# Source extract:

● ● ● ● ● ● ●

Best Smart Home Scenes & Automations for Indian Homes (with Recipes)
Scenes versus automations, the triggers that matter, and twenty recipes that genuinely earn their keep — good morning, geofenced arrival, pre-cool, power-cut handling and more, built on Alexa, Google and Home Assistant.
A smart home that needs you to open an app for every light and fan is just a slower switchboard. The payoff arrives when the home starts acting on its own — lights easing on at sunset, the AC pre-cooling before you reach the gate, the corridor glowing dim when you pad to the bathroom at 2 AM. That behaviour is built from two simple ideas: scenes and automations. Get the vocabulary and the recipes right, and a modest kit of devices starts to feel genuinely intelligent.
This is a companion to the Studio Matrx smart homes pillar guide and the broader home automation guide. Where a topic deserves depth we link out — lighting, security, networking and voice assistants. To price a setup, use the smart home cost calculator.
The best automation is the one you forget you ever built. You notice it only on the day it stops working — and that is the highest compliment a home can pay you.
Scenes versus automations: the core distinction
A scene is a saved snapshot of device states that you trigger yourself — by tapping a tile, pressing a scene button, or saying "Alexa, movie time." One command sets many devices at once. A Movie scene might dim the living-room lights to 20%, close the curtains, switch the TV on and turn the fan to low. Nothing happens until you ask.
An automation (Alexa calls these Routines, Google calls them Automations, Home Assistant simply Automations) is a scene plus a trigger and conditions — logic that fires without you. "At sunset, if someone is home, turn on the porch and hall lights at 40%." The home decides.

● ● ● ● ● ● ●

# Record excerpts:
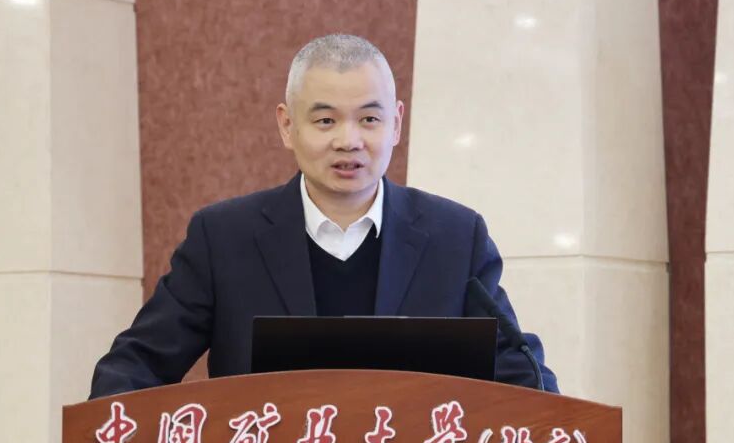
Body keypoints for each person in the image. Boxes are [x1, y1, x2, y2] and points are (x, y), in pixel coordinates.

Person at [89, 34, 558, 398]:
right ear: (286, 125)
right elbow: (136, 365)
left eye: (369, 119)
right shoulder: (225, 239)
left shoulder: (454, 238)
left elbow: (522, 376)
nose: (348, 141)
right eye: (325, 120)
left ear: (396, 123)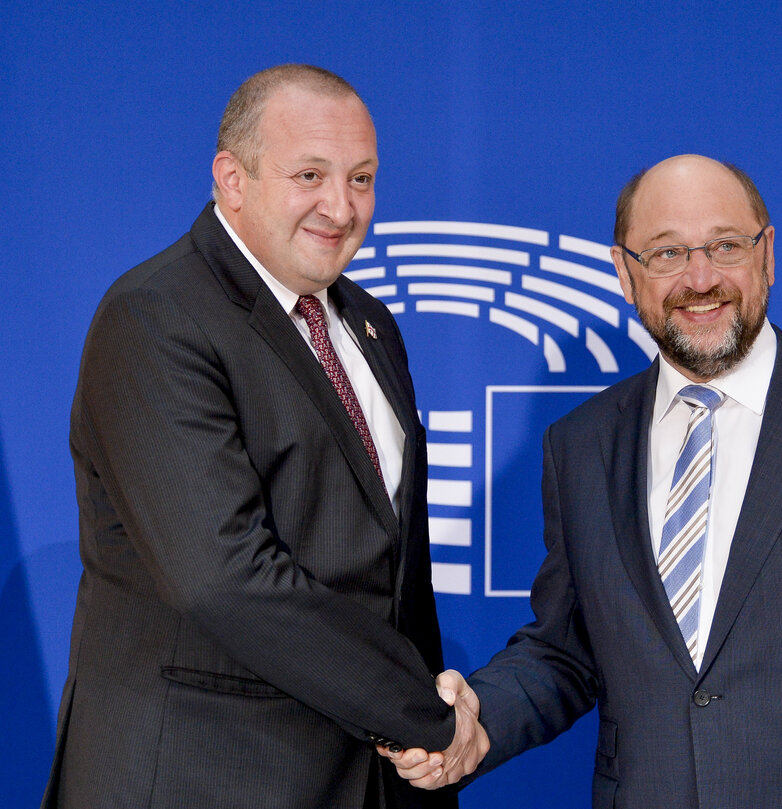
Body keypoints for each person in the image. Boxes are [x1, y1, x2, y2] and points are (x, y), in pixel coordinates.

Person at [387, 154, 782, 807]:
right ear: (625, 274)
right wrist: (475, 719)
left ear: (767, 255)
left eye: (725, 245)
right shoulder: (580, 444)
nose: (700, 277)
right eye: (665, 253)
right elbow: (566, 651)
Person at [42, 64, 486, 809]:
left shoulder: (370, 325)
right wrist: (425, 716)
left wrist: (426, 755)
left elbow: (390, 576)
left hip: (370, 777)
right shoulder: (156, 317)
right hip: (207, 777)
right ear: (232, 179)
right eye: (309, 173)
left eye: (363, 178)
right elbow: (224, 577)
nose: (341, 207)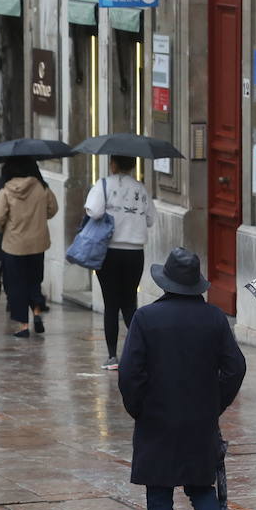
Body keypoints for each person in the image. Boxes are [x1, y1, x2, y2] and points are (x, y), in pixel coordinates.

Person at [118, 248, 246, 510]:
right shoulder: (215, 318)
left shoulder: (145, 318)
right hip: (199, 419)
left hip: (156, 418)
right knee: (201, 487)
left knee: (159, 496)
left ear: (166, 281)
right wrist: (214, 404)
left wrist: (138, 408)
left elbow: (130, 372)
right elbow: (236, 367)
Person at [85, 154, 153, 370]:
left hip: (109, 252)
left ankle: (112, 356)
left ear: (113, 164)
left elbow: (93, 211)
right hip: (135, 253)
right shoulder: (140, 189)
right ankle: (137, 353)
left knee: (111, 304)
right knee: (130, 302)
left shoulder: (103, 184)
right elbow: (151, 219)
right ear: (133, 165)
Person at [0, 156, 59, 337]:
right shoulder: (41, 187)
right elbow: (53, 209)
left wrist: (4, 227)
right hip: (38, 244)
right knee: (34, 280)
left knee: (17, 285)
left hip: (14, 245)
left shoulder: (7, 190)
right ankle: (37, 313)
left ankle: (23, 325)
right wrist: (39, 218)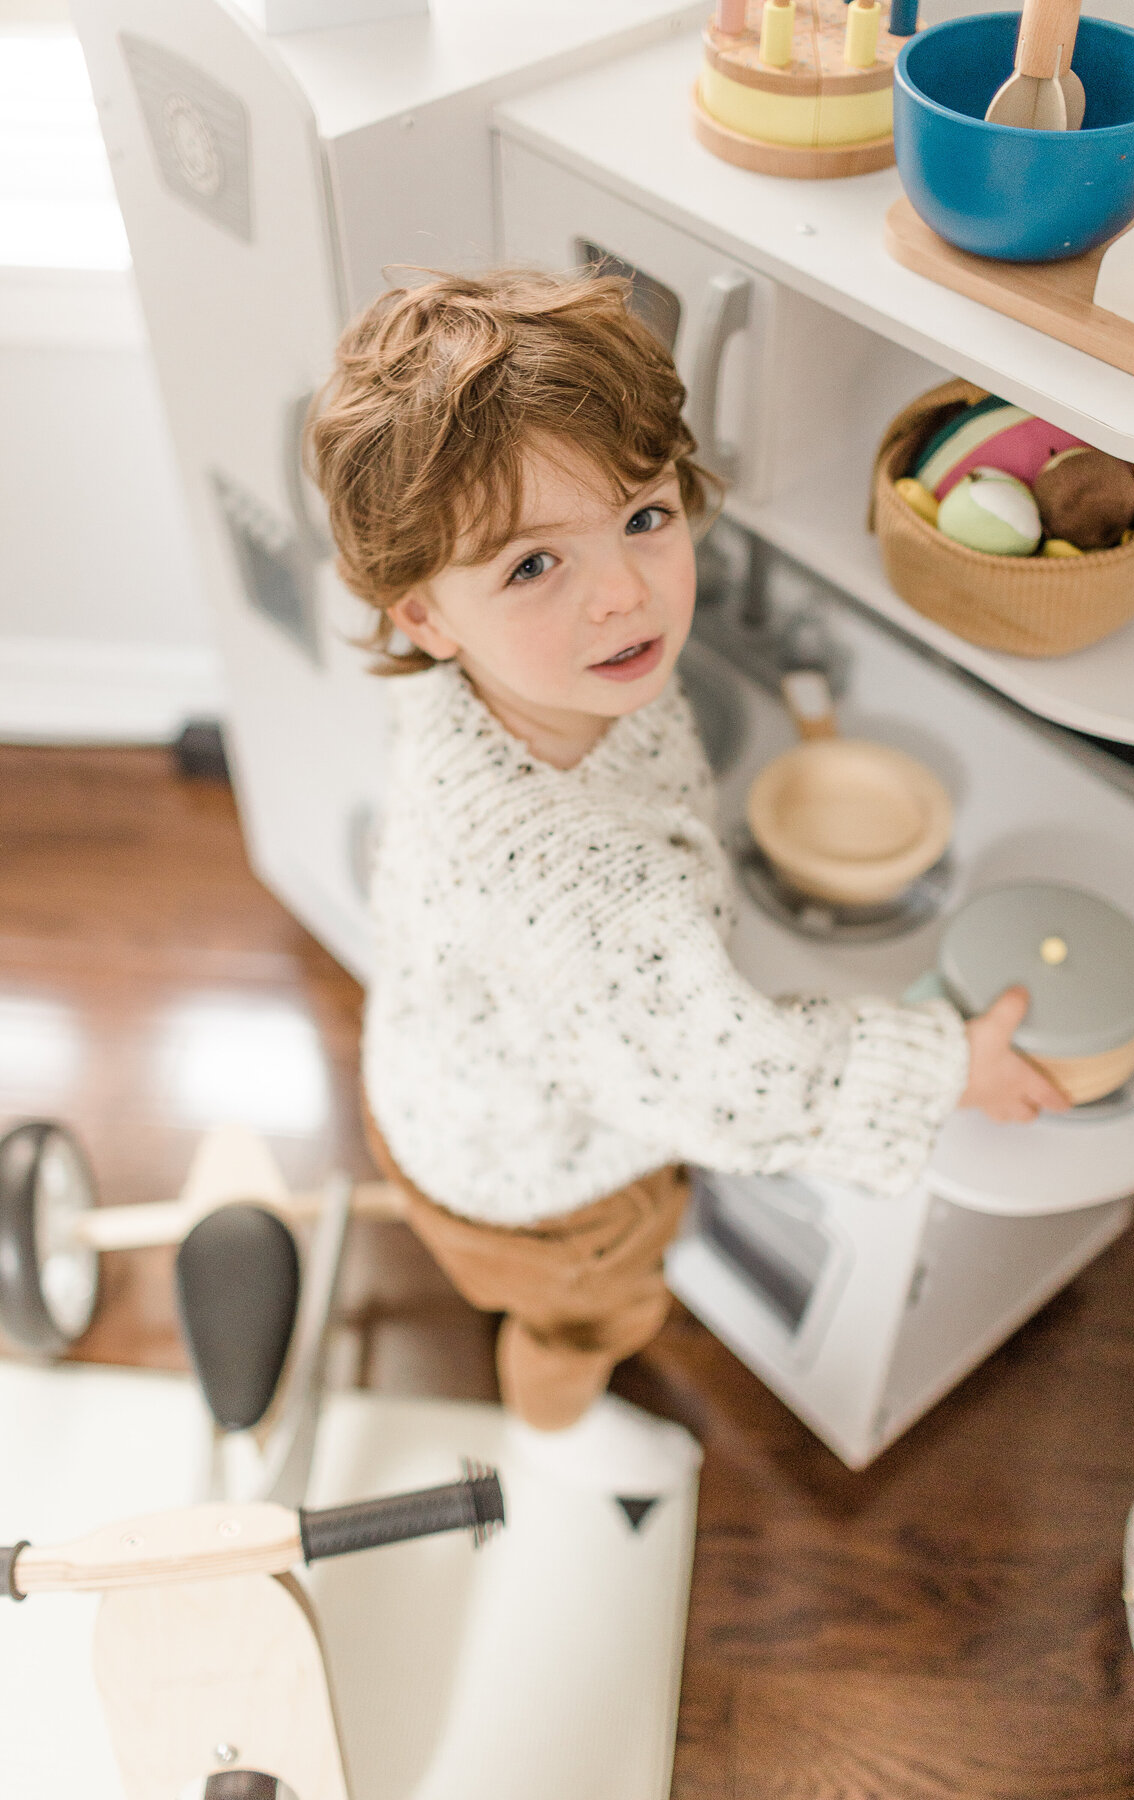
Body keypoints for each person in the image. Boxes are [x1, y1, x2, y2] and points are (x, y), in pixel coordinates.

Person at [307, 269, 1067, 1494]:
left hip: (446, 1086)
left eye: (644, 517)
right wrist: (946, 1064)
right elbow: (734, 1081)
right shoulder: (583, 887)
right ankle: (553, 1428)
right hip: (546, 1197)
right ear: (425, 617)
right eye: (531, 567)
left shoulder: (494, 687)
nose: (621, 590)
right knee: (593, 1313)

● ● ● ● ● ● ●

# What needs to be done:
Continue the guide to smart home scenes and automations from the point at which it stops.

# Written reply:
| Scene | Automation | |
|---|---|---|
| Who starts it | You, on demand | A trigger (time, sensor, location) |
| Contains | Device states | Trigger + conditions + actions (often a scene) |
| Example | "Good night" tap sets everything off | Lights fade on automatically at sunset |
| Best for | Moods you choose | Behaviour you want by default |
| Effort over time | Tap every time | Set once, forget |
In practice you build scenes inside automations. Create a "Leaving Home" scene once, then have a geofence automation run it when you cross out of a 300 m radius. Reuse beats rebuilding.
Anatomy of an automation
Every automation, on every platform, is the same three-part sentence: when this happens (trigger), and if this is true (condition), then do this (action).
The condition is the part beginners skip and later regret. A sunset-lights automation with no condition fires even when you are away on holiday, wasting power and advertising an empty house. Add "and if someone is home" and it behaves.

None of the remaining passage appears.